== Problem to solve ==
Leaving all pictures aside, write out the records below precisely as given.

BEGIN

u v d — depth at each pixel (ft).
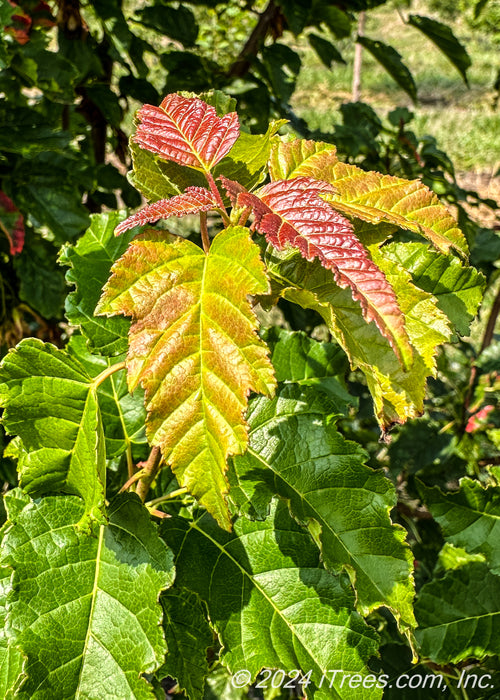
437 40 2.18
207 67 2.17
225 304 0.73
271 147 0.95
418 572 1.93
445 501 1.24
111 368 0.93
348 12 2.20
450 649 1.27
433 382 2.28
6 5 1.43
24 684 0.83
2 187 1.66
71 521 0.92
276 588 0.96
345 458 0.98
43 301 1.73
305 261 0.88
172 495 1.03
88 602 0.89
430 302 0.86
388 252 0.97
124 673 0.85
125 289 0.74
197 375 0.73
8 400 0.88
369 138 2.13
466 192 2.13
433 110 13.48
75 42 1.98
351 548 0.94
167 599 1.07
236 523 1.00
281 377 1.13
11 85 1.81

END

== Exercise output ==
u v d — depth at each pixel (ft).
437 40 2.18
207 67 2.17
225 304 0.73
271 147 0.95
418 572 1.93
445 501 1.24
111 368 0.93
348 12 2.20
450 649 1.27
433 382 2.28
6 5 1.43
24 684 0.83
2 187 1.66
71 521 0.92
276 588 0.96
345 458 0.98
43 301 1.73
305 261 0.88
172 495 1.03
88 602 0.89
430 302 0.86
388 252 0.97
124 673 0.85
125 289 0.74
197 375 0.73
8 400 0.88
369 138 2.13
466 192 2.13
433 110 13.48
75 42 1.98
351 548 0.94
167 599 1.07
236 523 1.00
281 377 1.13
11 85 1.81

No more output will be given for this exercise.